Make sure you have gone through the introduction and key concept articles.


in this article we are going to look a bit deeper into how turn-based game state management is handled in Playblazer in particular.


Many people think the Playblazer platform supports only challenge-based async multi-player format. That's really not true.


But, let's first define what we mean by these two terms.


A turn-based multi-player game can be defined as

a multi-player game (i.e. involving > 1 players)

where each turn of a player does not indicate completion of that player's action - instead, it merely passes on the turn of activity to next logical player while recording the activity of the current player. The players each may get more than one turn of play in one session of the game and their actions are cumulatively recorded with each turn.


In contrast, a challenge-based multi-player game can be defined as

a multi-player game (i.e. involving > 1 players - generally, only 2)

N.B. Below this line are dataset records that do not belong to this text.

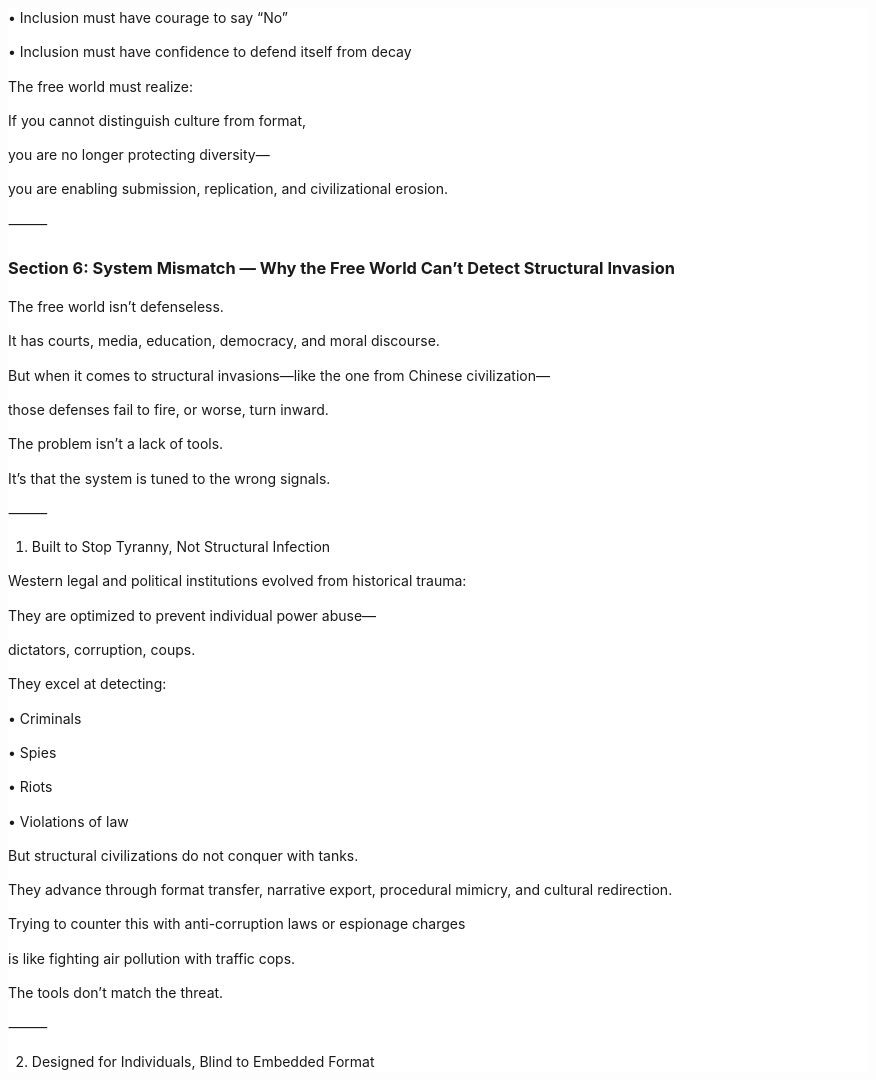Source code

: •	Inclusion must have courage to say “No”

•	Inclusion must have confidence to defend itself from decay

The free world must realize:

If you cannot distinguish culture from format,

you are no longer protecting diversity—

you are enabling submission, replication, and civilizational erosion.

⸻

### Section 6: System Mismatch — Why the Free World Can’t Detect Structural Invasion

The free world isn’t defenseless.

It has courts, media, education, democracy, and moral discourse.

But when it comes to structural invasions—like the one from Chinese civilization—

those defenses fail to fire, or worse, turn inward.

The problem isn’t a lack of tools.

It’s that the system is tuned to the wrong signals.

⸻

1. Built to Stop Tyranny, Not Structural Infection

Western legal and political institutions evolved from historical trauma:

They are optimized to prevent individual power abuse—

dictators, corruption, coups.

They excel at detecting:

•	Criminals

•	Spies

•	Riots

•	Violations of law

But structural civilizations do not conquer with tanks.

They advance through format transfer, narrative export, procedural mimicry, and cultural redirection.

Trying to counter this with anti-corruption laws or espionage charges

is like fighting air pollution with traffic cops.

The tools don’t match the threat.

⸻

2. Designed for Individuals, Blind to Embedded Format
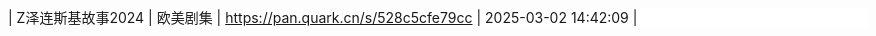 | Z泽连斯基故事2024                           | 欧美剧集     | https://pan.quark.cn/s/528c5cfe79cc  | 2025-03-02 14:42:09 |
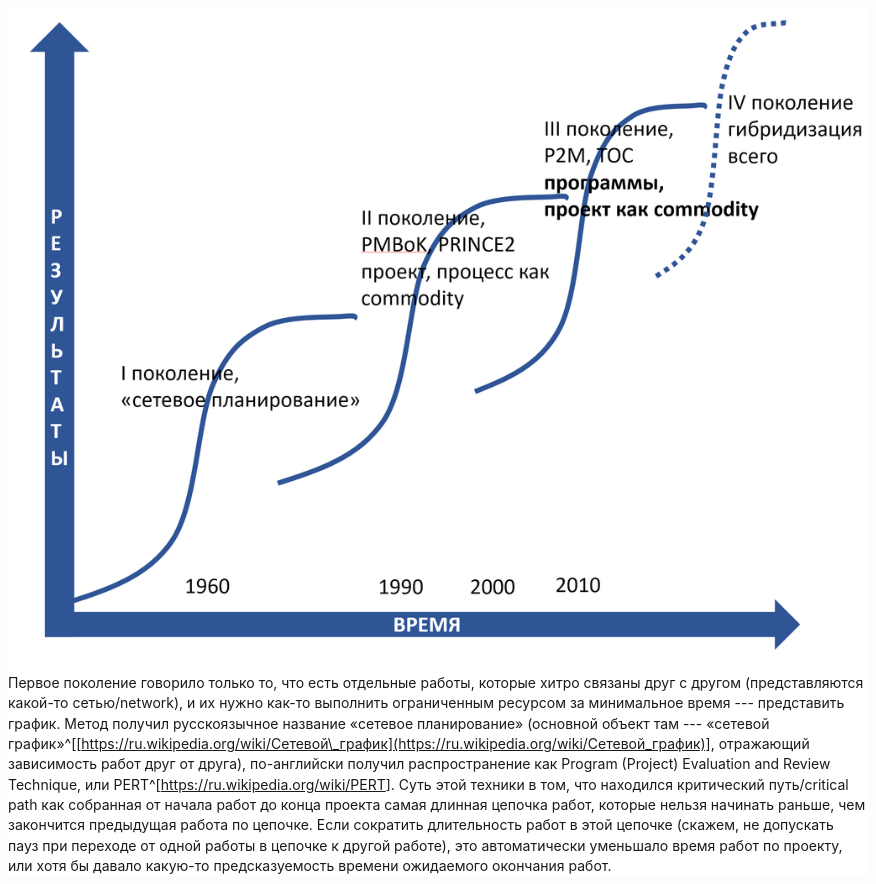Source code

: ![](01-project-management-practice-60.png)


Первое поколение говорило только то, что есть отдельные работы, которые
хитро связаны друг с другом (представляются какой-то сетью/network), и
их нужно как-то выполнить ограниченным ресурсом за минимальное время ---
представить график. Метод получил русскоязычное название «сетевое
планирование» (основной объект там --- «сетевой
график»^[[https://ru.wikipedia.org/wiki/Сетевой\_график](https://ru.wikipedia.org/wiki/Сетевой_график)],
отражающий зависимость работ друг от друга), по-английски получил
распространение как Program (Project) Evaluation and Review Technique,
или
PERT^[<https://ru.wikipedia.org/wiki/PERT>].
Суть этой техники в том, что находился критический путь/critical path
как собранная от начала работ до конца проекта самая длинная цепочка
работ, которые нельзя начинать раньше, чем закончится предыдущая работа
по цепочке. Если сократить длительность работ в этой цепочке (скажем, не
допускать пауз при переходе от одной работы в цепочке к другой работе),
это автоматически уменьшало время работ по проекту, или хотя бы давало
какую-то предсказуемость времени ожидаемого окончания работ.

where one player's turn completes the activity of that player and generates scores for comparison that are used for determining the winner of the session. These scores are what constitute the challenge.

The turn-passing is inherent in the design as for the other players to be able to reply to the challenge, the turn needs to be passed on automatically.


Now, it should be clear that challenge-based implementation is merely a special case of turn-based implementation where the result computation and winner determination is forced after one challenge-reply loop.

In the case of general turn-based implementation, the turns can keep rotating for many more rounds before the results are determined.


The Playblazer implementation also treats the challenge-based format as a special case of general turn-based format.

So, the workflow for implementing a turn-based game can be given as follows (assuming P1 and P2 are the participating players):


Turn-based workflow using existing APIs from Playblazer:

1. P1 wants to play a session with P2.

2. P1 creates a new session with the Create new session API - which returns a new session id that the app notes down. By default, the creator of the session will always have the first turn of play.

3. P1 now needs to inform/invite P2 to play in this session - so, P1 sends a new message (in-app and/or push notification) with the session details (mainly, session id) to P2 using the Post Notification API.

4. P2 may decide to join or simply reject this invite.

4a. P2 calls the Join existing session API passing the session id it received in the incoming invite message if he decides to join. At this point, P1 and P2 can start their activities.

4b. If P2 doesn't want to participate in the session, he simply calls the Flush/Delete session API to indicate rejection. P1 will be notified with a session-closed notification message.

5. The turn-switching can be controlled in 2 ways - either as part of the Post User Action API or by explicitly calling the Switch Turn API.


Let's take an example of Chess which is naturally a turn-based game - how would we implement it using the above workflow:


Bob and Alice are friends and like to play Chess together. One day, Bob wants to play a game of chess with Alice.


  1. He starts the Chess application and logs in using Facebook login.
  2. He clicks on the 'Play with friend' button - selects 'Alice' from his Facebook friends.
  3. He starts a new session by clicking on the 'Start Game' button.
  4. The app internally calls the Create new session API followed by the Post Notification API - to inform Alice that Bob wants to play a Chess session.
  5. Alice receives a push notification saying Bob wants to play.
  6. Alice clicks on the push notification starting the Chess application.
  7. The app already knows the session id from the incoming message and shows a 'Accept/Reject' popup to Alice.
  8. Alice clicks on Accept - the app calls the Join existing session API and the session is now setup.
  9. Bob takes the first turn - moving a pawn from d2 to d4. The app sends this as an action MOVE_PIECE with custom data as [ 'd2-d4' ] using the Post User Action API and also switch_turn=1 to indicate to the Playblazer platform that the turn should now be switched to Alice.
  10. Alice gets a message from the platform informing of the action that Bob has just taken. The app parses the information and shows the move on Alice's application.
  11. Alice then decides to move a pawn from e7 to e6. The app sends this as an action MOVE_PIECE with switch_turn=1 and custom data as [ 'e7-e6' ] using the Post User Action API.
  12. Both the users keep taking turns through steps 9-11 until one of them posts a CHECKMATE message via Post User Action API.
  13. At that point, both the sides close the session (after posting the CHECKMATE message, of course) by calling the Flush/Delete session API.


Future Roadmap:

There are 2 messaging systems currently implemented in Playblazer -

  1. poll-based in-app messaging
  2. push notifications

This also reflects in the way both the challenge and turn-based messages are delivered.
Push notifications follow the fire-and-forget model while for the in-app messaging, the application needs to be active and the latency is dictated by the polling interval (i.e. how frequently does the app poll for messages).
Also, push notification services are provided on a best-efforts basis by all the mobile OS providers (Apple, Google, Amazon, Microsoft) and there is no guarantee as to when the message will be delivered (although, usually, it's pretty fast).

We're working on our own in-app near real-time messaging channel based on WebSockets protocol.
This will allow the clients to send/receive messages very fast and the clients don't need to explicitly call an API to fetch the messages.
When the session begins, the clients will just need to connect to an endpoint and keep the connection open. The same connection will be used for both sending and receiving these messages.